The article rejects typical government responses to economic crises, such as corporate bailouts that disproportionately benefit firms and shareholders while demanding sacrifices from workers, citing the 2008 auto industry bailout as a failed precedent. It argues that such bailouts are economically insufficient for the overcapitalized AI industry and lack moral justification, especially given the technology's uncertain impact on job creation versus destruction. Furthermore, the piece dismisses "Neo-Luddite" calls to halt AI development as impractical due to overwhelming economic incentives that would simply shift innovation overseas. It also critiques "tech-friendly progressive reformers" who advocate for reactive measures like universal basic income or job retraining, arguing that such approaches falsely present technological progress and its negative consequences as uncontrollable forces of nature, thereby concealing the human decisions and ownership structures that shape AI's trajectory and its societal effects.
The author builds a compelling case for public ownership of AI based on both moral and patriotic grounds. Morally, society has a direct claim to AI because its development relies heavily on collective human effort, including government investments that fostered the tech sector, and the wholesale expropriation of countless human-generated creative works (books, music, videos) used to train large language models. This collective intellectual labor remains uncredited and unpaid, while generating immense profits for a select group of tech billionaires. Patriotism also mandates public ownership, as the so-called "AI race" is primarily a competition between private corporations, not nations, meaning the vast spoils benefit only an oligarchy. This creates a fundamental contradiction where citizens contribute significantly through taxes and intellectual property but receive no direct rewards, while powerful tech elites demonstrate a lack of loyalty to the democratic state that facilitated their success.
To reconcile the conflict between collectively created wealth and privatized gains, the article proposes nationalizing AI, an idea it suggests will become more palatable if the AI bubble bursts or widespread economic disruption occurs. It points to Senator Bernie Sanders's proposal for an "American AI Sovereign Wealth Fund," which would acquire 50% of major AI companies' stock, mirroring funds for natural resources. This initiative is presented not as a handout but as a justifiable reclamation of socially generated wealth for public benefit. Such a move could significantly address the growing wage disparity between college-educated and non-college-educated workers, and fundamentally reorient domestic politics away from the undue influence of high finance and Big Tech. By redirecting AI-generated wealth, the public could fund essential social programs, renew infrastructure, boost education, and invest in sustainable energy and advanced manufacturing, leading to a truly transformative and publicly-minded economy.

## PROVIDED RECORDS:
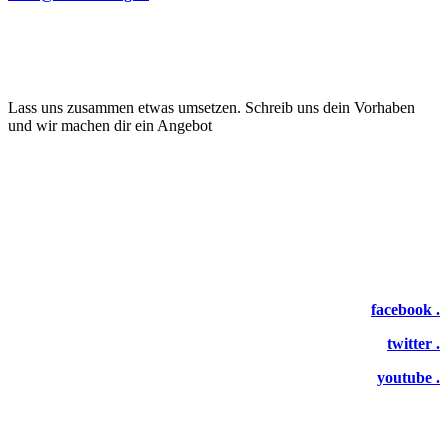
Lass uns zusammen etwas umsetzen. Schreib uns dein Vorhaben
und wir machen dir ein Angebot
facebook .
twitter .
youtube .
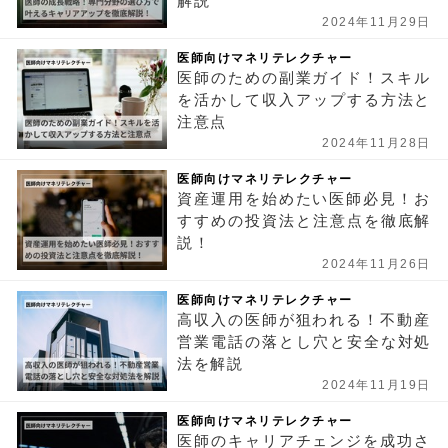
解説
2024年11月29日
医師向けマネリテレクチャー
医師のための副業ガイド！スキル
を活かして収入アップする方法と
注意点
2024年11月28日
医師向けマネリテレクチャー
資産運用を始めたい医師必見！お
すすめの投資法と注意点を徹底解
説！
2024年11月26日
医師向けマネリテレクチャー
高収入の医師が狙われる！不動産
営業電話の落とし穴と安全な対処
法を解説
2024年11月19日
医師向けマネリテレクチャー
医師のキャリアチェンジを成功さ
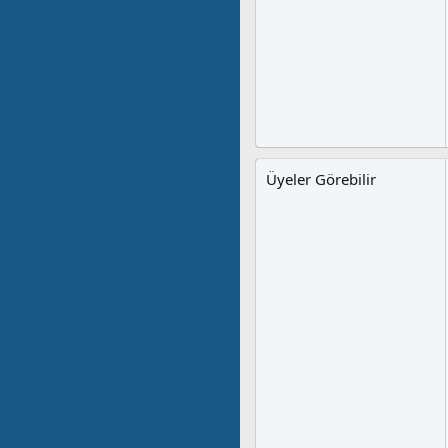
Üyeler Görebilir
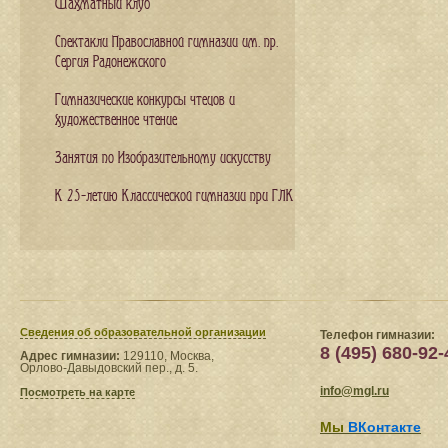
Шахматный клуб
Спектакли Православной гимназии им. пр.
Сергия Радонежского
Гимназические конкурсы чтецов и
художественное чтение
Занятия по Изобразительному искусству
К 25-летию Классической гимназии при ГЛК
Сведения​ об образовательной организации
Телефон гимназии:
8 (495) 680-92-
Адрес гимназии:
129110, Москва,
Орлово-Давыдовский пер., д. 5.
info@mgl.ru
Посмотреть на карте
Мы
ВКонтакте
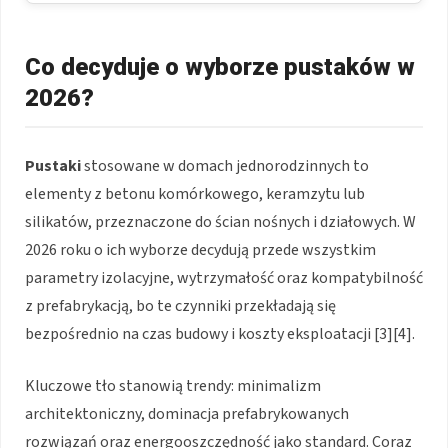
Co decyduje o wyborze pustaków w
2026?
Pustaki
stosowane w domach jednorodzinnych to
elementy z betonu komórkowego, keramzytu lub
silikatów, przeznaczone do ścian nośnych i działowych. W
2026 roku o ich wyborze decydują przede wszystkim
parametry izolacyjne, wytrzymałość oraz kompatybilność
z prefabrykacją, bo te czynniki przekładają się
bezpośrednio na czas budowy i koszty eksploatacji [3][4].
Kluczowe tło stanowią trendy: minimalizm
architektoniczny, dominacja prefabrykowanych
rozwiązań oraz energooszczędność jako standard. Coraz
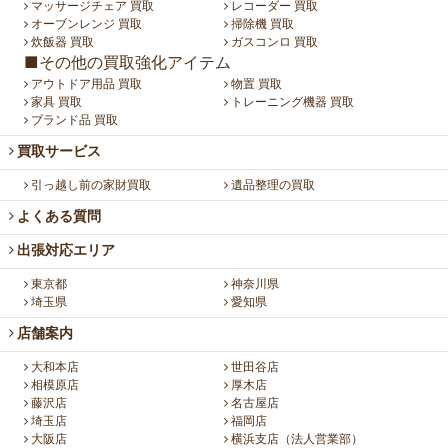
マッサージチェア 買取
レコーダー 買取
オーブンレンジ 買取
掃除機 買取
炊飯器 買取
ガスコンロ 買取
■その他の買取強化アイテム
アウトドア用品 買取
物置 買取
家具 買取
トレーニング機器 買取
ブランド品 買取
買取サービス
引っ越し前の家財買取
遺品整理の買取
よくある質問
出張対応エリア
東京都
神奈川県
埼玉県
愛知県
店舗案内
大和本店
世田谷店
相模原店
厚木店
藤沢店
名古屋店
埼玉店
福岡店
大阪店
横浜支店（法人営業部）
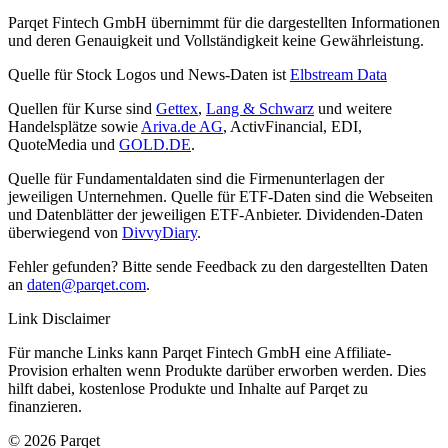
Parqet Fintech GmbH übernimmt für die dargestellten Informationen
und deren Genauigkeit und Vollständigkeit keine Gewährleistung.
Quelle für Stock Logos und News-Daten ist
Elbstream Data
Quellen für Kurse sind
Gettex
,
Lang & Schwarz
und weitere
Handelsplätze sowie
Ariva.de AG
, ActivFinancial, EDI,
QuoteMedia und
GOLD.DE
.
Quelle für Fundamentaldaten sind die Firmenunterlagen der
jeweiligen Unternehmen. Quelle für ETF-Daten sind die Webseiten
und Datenblätter der jeweiligen ETF-Anbieter. Dividenden-Daten
überwiegend von
DivvyDiary
.
Fehler gefunden? Bitte sende Feedback zu den dargestellten Daten
an
daten@parqet.com
.
Link Disclaimer
Für manche Links kann Parqet Fintech GmbH eine Affiliate-
Provision erhalten wenn Produkte darüber erworben werden. Dies
hilft dabei, kostenlose Produkte und Inhalte auf Parqet zu
finanzieren.
© 2026 Parqet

## TASKS:
1/ According to the article on public ownership of AI, what share of major AI companies' stock would the proposed American AI Sovereign Wealth Fund acquire?
2/ Turn the rows into a JSON list of strings, one string per line. Start at the beginning of the rows and end with the line that contains "Üyeler Görebilir", include both ends, skip blank lines, and leave out the pictures.
The article and the rows are unrelated material.

## YOUR RESPONSES:
1/ 50%

2/
[
  "Lass uns zusammen etwas umsetzen. Schreib uns dein Vorhaben",
  "und wir machen dir ein Angebot",
  "facebook .",
  "twitter .",
  "youtube .",
  "解説",
  "2024年11月29日",
  "医師向けマネリテレクチャー",
  "医師のための副業ガイド！スキル",
  "を活かして収入アップする方法と",
  "注意点",
  "2024年11月28日",
  "医師向けマネリテレクチャー",
  "資産運用を始めたい医師必見！お",
  "すすめの投資法と注意点を徹底解",
  "説！",
  "2024年11月26日",
  "医師向けマネリテレクチャー",
  "高収入の医師が狙われる！不動産",
  "営業電話の落とし穴と安全な対処",
  "法を解説",
  "2024年11月19日",
  "医師向けマネリテレクチャー",
  "医師のキャリアチェンジを成功さ",
  "Üyeler Görebilir"
]